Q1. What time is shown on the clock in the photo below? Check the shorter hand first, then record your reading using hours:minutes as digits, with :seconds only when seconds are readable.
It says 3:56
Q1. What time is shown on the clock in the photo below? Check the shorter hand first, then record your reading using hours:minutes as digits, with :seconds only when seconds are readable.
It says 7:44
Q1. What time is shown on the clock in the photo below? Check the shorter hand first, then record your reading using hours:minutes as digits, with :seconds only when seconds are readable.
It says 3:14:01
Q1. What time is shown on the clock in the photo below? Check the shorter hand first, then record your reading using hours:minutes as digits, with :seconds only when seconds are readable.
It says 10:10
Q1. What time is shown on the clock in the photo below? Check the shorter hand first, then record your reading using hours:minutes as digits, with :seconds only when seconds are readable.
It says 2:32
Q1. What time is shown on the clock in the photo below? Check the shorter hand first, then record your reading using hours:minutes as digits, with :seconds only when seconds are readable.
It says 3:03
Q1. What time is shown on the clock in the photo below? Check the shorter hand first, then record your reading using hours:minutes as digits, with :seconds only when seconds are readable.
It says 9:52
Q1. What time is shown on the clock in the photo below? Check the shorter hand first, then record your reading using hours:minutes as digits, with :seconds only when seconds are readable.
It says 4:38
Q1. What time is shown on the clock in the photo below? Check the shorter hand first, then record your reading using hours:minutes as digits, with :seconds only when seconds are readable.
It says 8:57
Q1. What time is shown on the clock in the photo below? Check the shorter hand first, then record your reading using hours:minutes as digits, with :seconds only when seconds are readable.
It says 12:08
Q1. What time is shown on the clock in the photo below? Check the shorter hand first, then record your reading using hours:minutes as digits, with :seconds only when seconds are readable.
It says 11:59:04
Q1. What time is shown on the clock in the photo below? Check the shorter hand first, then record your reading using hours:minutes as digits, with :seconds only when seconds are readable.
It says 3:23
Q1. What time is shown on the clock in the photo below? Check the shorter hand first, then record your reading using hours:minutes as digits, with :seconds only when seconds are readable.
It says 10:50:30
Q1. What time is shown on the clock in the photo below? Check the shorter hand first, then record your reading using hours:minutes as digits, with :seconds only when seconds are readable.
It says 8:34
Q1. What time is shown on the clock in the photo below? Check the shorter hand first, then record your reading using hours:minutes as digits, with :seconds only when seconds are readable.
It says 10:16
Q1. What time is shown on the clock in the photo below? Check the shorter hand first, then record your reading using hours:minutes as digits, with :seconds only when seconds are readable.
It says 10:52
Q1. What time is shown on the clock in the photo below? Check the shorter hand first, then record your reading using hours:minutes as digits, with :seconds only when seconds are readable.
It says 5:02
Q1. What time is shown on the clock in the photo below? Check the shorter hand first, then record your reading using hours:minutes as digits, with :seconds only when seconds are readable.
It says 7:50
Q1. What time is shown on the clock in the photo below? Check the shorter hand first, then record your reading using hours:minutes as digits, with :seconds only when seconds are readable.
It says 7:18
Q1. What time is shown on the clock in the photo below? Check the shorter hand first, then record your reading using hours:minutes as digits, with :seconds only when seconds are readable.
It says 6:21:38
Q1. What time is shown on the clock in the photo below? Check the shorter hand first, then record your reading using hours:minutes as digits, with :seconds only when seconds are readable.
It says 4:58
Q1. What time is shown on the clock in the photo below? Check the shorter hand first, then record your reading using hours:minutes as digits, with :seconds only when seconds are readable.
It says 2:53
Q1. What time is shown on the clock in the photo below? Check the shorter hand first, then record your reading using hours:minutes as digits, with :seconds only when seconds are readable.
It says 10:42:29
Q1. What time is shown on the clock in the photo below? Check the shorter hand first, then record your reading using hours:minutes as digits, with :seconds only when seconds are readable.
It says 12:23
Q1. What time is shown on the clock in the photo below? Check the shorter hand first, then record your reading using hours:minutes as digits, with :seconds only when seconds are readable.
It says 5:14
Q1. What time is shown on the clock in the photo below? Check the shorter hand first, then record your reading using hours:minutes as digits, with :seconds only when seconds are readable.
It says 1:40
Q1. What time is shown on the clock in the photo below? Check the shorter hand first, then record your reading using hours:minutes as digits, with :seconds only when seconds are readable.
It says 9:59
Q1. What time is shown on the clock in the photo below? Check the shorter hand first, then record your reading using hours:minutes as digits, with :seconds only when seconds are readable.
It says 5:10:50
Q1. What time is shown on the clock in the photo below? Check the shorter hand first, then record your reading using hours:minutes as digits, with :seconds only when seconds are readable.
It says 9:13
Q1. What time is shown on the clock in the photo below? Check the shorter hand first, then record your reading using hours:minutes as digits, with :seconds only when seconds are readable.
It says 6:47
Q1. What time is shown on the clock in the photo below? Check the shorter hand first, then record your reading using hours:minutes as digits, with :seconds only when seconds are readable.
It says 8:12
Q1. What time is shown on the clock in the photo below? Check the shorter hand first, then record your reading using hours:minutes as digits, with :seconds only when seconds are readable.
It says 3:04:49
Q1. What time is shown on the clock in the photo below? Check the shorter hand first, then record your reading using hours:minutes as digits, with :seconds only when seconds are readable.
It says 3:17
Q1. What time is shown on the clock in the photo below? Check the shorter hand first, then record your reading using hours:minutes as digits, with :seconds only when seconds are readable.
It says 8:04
***
What is required:
Could you retype every one of the records above, word for word and unchanged?

Expected output:
Q1. What time is shown on the clock in the photo below? Check the shorter hand first, then record your reading using hours:minutes as digits, with :seconds only when seconds are readable.
It says 3:56
Q1. What time is shown on the clock in the photo below? Check the shorter hand first, then record your reading using hours:minutes as digits, with :seconds only when seconds are readable.
It says 7:44
Q1. What time is shown on the clock in the photo below? Check the shorter hand first, then record your reading using hours:minutes as digits, with :seconds only when seconds are readable.
It says 3:14:01
Q1. What time is shown on the clock in the photo below? Check the shorter hand first, then record your reading using hours:minutes as digits, with :seconds only when seconds are readable.
It says 10:10
Q1. What time is shown on the clock in the photo below? Check the shorter hand first, then record your reading using hours:minutes as digits, with :seconds only when seconds are readable.
It says 2:32
Q1. What time is shown on the clock in the photo below? Check the shorter hand first, then record your reading using hours:minutes as digits, with :seconds only when seconds are readable.
It says 3:03
Q1. What time is shown on the clock in the photo below? Check the shorter hand first, then record your reading using hours:minutes as digits, with :seconds only when seconds are readable.
It says 9:52
Q1. What time is shown on the clock in the photo below? Check the shorter hand first, then record your reading using hours:minutes as digits, with :seconds only when seconds are readable.
It says 4:38
Q1. What time is shown on the clock in the photo below? Check the shorter hand first, then record your reading using hours:minutes as digits, with :seconds only when seconds are readable.
It says 8:57
Q1. What time is shown on the clock in the photo below? Check the shorter hand first, then record your reading using hours:minutes as digits, with :seconds only when seconds are readable.
It says 12:08
Q1. What time is shown on the clock in the photo below? Check the shorter hand first, then record your reading using hours:minutes as digits, with :seconds only when seconds are readable.
It says 11:59:04
Q1. What time is shown on the clock in the photo below? Check the shorter hand first, then record your reading using hours:minutes as digits, with :seconds only when seconds are readable.
It says 3:23
Q1. What time is shown on the clock in the photo below? Check the shorter hand first, then record your reading using hours:minutes as digits, with :seconds only when seconds are readable.
It says 10:50:30
Q1. What time is shown on the clock in the photo below? Check the shorter hand first, then record your reading using hours:minutes as digits, with :seconds only when seconds are readable.
It says 8:34
Q1. What time is shown on the clock in the photo below? Check the shorter hand first, then record your reading using hours:minutes as digits, with :seconds only when seconds are readable.
It says 10:16
Q1. What time is shown on the clock in the photo below? Check the shorter hand first, then record your reading using hours:minutes as digits, with :seconds only when seconds are readable.
It says 10:52
Q1. What time is shown on the clock in the photo below? Check the shorter hand first, then record your reading using hours:minutes as digits, with :seconds only when seconds are readable.
It says 5:02
Q1. What time is shown on the clock in the photo below? Check the shorter hand first, then record your reading using hours:minutes as digits, with :seconds only when seconds are readable.
It says 7:50
Q1. What time is shown on the clock in the photo below? Check the shorter hand first, then record your reading using hours:minutes as digits, with :seconds only when seconds are readable.
It says 7:18
Q1. What time is shown on the clock in the photo below? Check the shorter hand first, then record your reading using hours:minutes as digits, with :seconds only when seconds are readable.
It says 6:21:38
Q1. What time is shown on the clock in the photo below? Check the shorter hand first, then record your reading using hours:minutes as digits, with :seconds only when seconds are readable.
It says 4:58
Q1. What time is shown on the clock in the photo below? Check the shorter hand first, then record your reading using hours:minutes as digits, with :seconds only when seconds are readable.
It says 2:53
Q1. What time is shown on the clock in the photo below? Check the shorter hand first, then record your reading using hours:minutes as digits, with :seconds only when seconds are readable.
It says 10:42:29
Q1. What time is shown on the clock in the photo below? Check the shorter hand first, then record your reading using hours:minutes as digits, with :seconds only when seconds are readable.
It says 12:23
Q1. What time is shown on the clock in the photo below? Check the shorter hand first, then record your reading using hours:minutes as digits, with :seconds only when seconds are readable.
It says 5:14
Q1. What time is shown on the clock in the photo below? Check the shorter hand first, then record your reading using hours:minutes as digits, with :seconds only when seconds are readable.
It says 1:40
Q1. What time is shown on the clock in the photo below? Check the shorter hand first, then record your reading using hours:minutes as digits, with :seconds only when seconds are readable.
It says 9:59
Q1. What time is shown on the clock in the photo below? Check the shorter hand first, then record your reading using hours:minutes as digits, with :seconds only when seconds are readable.
It says 5:10:50
Q1. What time is shown on the clock in the photo below? Check the shorter hand first, then record your reading using hours:minutes as digits, with :seconds only when seconds are readable.
It says 9:13
Q1. What time is shown on the clock in the photo below? Check the shorter hand first, then record your reading using hours:minutes as digits, with :seconds only when seconds are readable.
It says 6:47
Q1. What time is shown on the clock in the photo below? Check the shorter hand first, then record your reading using hours:minutes as digits, with :seconds only when seconds are readable.
It says 8:12
Q1. What time is shown on the clock in the photo below? Check the shorter hand first, then record your reading using hours:minutes as digits, with :seconds only when seconds are readable.
It says 3:04:49
Q1. What time is shown on the clock in the photo below? Check the shorter hand first, then record your reading using hours:minutes as digits, with :seconds only when seconds are readable.
It says 3:17
Q1. What time is shown on the clock in the photo below? Check the shorter hand first, then record your reading using hours:minutes as digits, with :seconds only when seconds are readable.
It says 8:04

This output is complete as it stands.